Wenn Sie nur Cameron lesen, beenden Sie möglicherweise die 12 Wochen, ohne über einen philosophischen Rahmen zu verfügen, um die Praxis für die folgenden Jahre aufrechtzuerhalten. Wenn Sie nur Rubin lesen, haben Sie möglicherweise das Gefühl, dass Sie Kreativität verstehen, aber nicht wissen, wie Sie sich selbst entsperren können, wenn Sie gelähmt sind.
Was Rubin dir gibt
Tiefgründiger philosophischer Rahmen
Eine Denkweise über Kreativität, die jahrzehntelange Praxis unterstützt. Eine Sprache, um über das Unbeschreibliche zu sprechen. Erlaubnis, den Prozess nicht zu verstehen und ihm zu vertrauen.
Was Cameron dir gibt
tägliche konkrete Methode
Spezifische Übungen für jeden Tag. Ein strukturierter 12-wöchiger Weg. Werkzeuge (Morgenseiten, Künstlertermin), die ein Leben lang nützlich bleiben.
Urteil: 5 Szenarien, 5 Antworten
Szenario 1 · Sie sind seit Jahren blockiert und nichts funktioniert für Sie
Beginnen Sie mit Cameron. Rubin wird Ihnen das Gefühl geben, dass Sie verstehen, aber er wird Sie nicht aus der Blockade herausholen. Cameron wird Sie morgen früh die Morgenseiten schreiben lassen. Das ist es, was Sie brauchen.
Szenario 2 · Sie arbeiten bereits kreativ, suchen aber nach philosophischem Tiefgang
Beginnen Sie mit Rubin. Es ist das Buch für jemanden, der bereits über die Methode verfügt und nach dem Gesamtbild sucht. Die 78 Kapitel sind wie ein Gespräch jeden Morgen mit einem Zen-Meister.
Szenario 3 · Sie sind Musiker oder arbeiten mit Ton
Beginnen Sie mit Rubin. Obwohl das Buch universell ist, kommt Rubin speziell aus dieser Welt. Ihre Beispiele und ihre Sprache finden besonders bei Musikern, Produzenten und Komponisten großen Anklang.
Szenario 4 · Meditation kommt Ihnen wie eine Hippie-Sache vor
Beginnen Sie mit Cameron. Obwohl sie eine spirituelle Vorliebe hat, ist Cameron im Alltag pragmatischer. Rubin wird Sie von der ersten Seite an dazu auffordern, still zu meditieren, und wenn Sie dabei einen Juckreiz bekommen, wird das Buch schwierig für Sie sein.

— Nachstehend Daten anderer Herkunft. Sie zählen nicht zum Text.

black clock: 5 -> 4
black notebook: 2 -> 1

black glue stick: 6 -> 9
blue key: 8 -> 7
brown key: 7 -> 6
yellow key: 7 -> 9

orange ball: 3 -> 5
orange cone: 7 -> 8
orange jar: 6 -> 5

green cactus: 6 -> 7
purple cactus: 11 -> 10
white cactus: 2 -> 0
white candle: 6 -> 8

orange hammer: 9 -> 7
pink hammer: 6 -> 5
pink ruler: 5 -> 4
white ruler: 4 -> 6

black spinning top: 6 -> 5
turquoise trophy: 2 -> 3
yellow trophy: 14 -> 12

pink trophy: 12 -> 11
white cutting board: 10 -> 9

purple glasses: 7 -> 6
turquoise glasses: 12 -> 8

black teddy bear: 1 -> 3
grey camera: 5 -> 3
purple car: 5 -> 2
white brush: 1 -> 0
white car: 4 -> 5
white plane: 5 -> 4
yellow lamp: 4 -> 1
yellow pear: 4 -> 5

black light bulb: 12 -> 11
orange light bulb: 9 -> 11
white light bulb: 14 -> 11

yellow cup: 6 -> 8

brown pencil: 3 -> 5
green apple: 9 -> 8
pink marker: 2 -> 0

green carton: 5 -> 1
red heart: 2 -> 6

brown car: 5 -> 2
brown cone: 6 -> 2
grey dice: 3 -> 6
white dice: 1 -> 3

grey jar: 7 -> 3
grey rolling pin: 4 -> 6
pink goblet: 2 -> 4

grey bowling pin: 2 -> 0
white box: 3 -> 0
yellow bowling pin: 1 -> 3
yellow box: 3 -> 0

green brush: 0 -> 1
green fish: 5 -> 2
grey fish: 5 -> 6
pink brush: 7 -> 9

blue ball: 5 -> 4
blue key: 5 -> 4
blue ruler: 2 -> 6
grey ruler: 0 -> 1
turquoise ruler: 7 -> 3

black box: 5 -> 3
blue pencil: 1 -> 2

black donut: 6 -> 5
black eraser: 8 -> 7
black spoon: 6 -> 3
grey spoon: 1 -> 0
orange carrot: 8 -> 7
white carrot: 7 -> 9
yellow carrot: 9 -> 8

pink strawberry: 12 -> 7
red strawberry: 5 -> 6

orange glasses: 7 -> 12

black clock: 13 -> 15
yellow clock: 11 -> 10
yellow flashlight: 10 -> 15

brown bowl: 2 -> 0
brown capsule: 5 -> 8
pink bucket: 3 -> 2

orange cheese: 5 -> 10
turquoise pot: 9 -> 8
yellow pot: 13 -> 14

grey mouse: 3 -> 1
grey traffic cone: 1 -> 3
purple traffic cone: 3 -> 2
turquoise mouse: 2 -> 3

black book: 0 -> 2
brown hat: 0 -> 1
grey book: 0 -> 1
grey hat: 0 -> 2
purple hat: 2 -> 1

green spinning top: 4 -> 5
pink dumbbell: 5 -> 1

Szenario 5 · Sie wollen beides (den optimalen Weg)
In chronologischer Reihenfolge: Cameron zuerst und Rubin später. Cameron gibt Ihnen die Methode an die Hand, mit der Sie anfangen können, etwas zu produzieren. Rubin vermittelt Ihnen die Philosophie, eine langfristige Produktion aufrechtzuerhalten. Lesen Sie zuerst Cameron, lesen Sie die 12 Wochen und lesen Sie dann Rubin wie ein Zen-Meister, der kommt, um das zu vertiefen, was Sie bereits tun.
Die beiden Bücher zusammen sind das umfangreichste Material zum Thema Kreativität, das Sie in jeder Sprache lesen können. Beide kosten weniger als 45 Euro. Sie zu lesen ist ein Mini-Master in kreativer Entwicklung. Und wenn man sie einmal gelesen hat, kommt man jahrelang darauf zurück und findet Dinge, die man beim ersten Mal nicht gesehen hat.
Beginnen Sie jetzt Ihren kreativen Weg
12-wöchiger Kurs nach Julia Cameron. Frei. Auf Spanisch. Dann lesen Sie Rubin. Die Gewinnersequenz.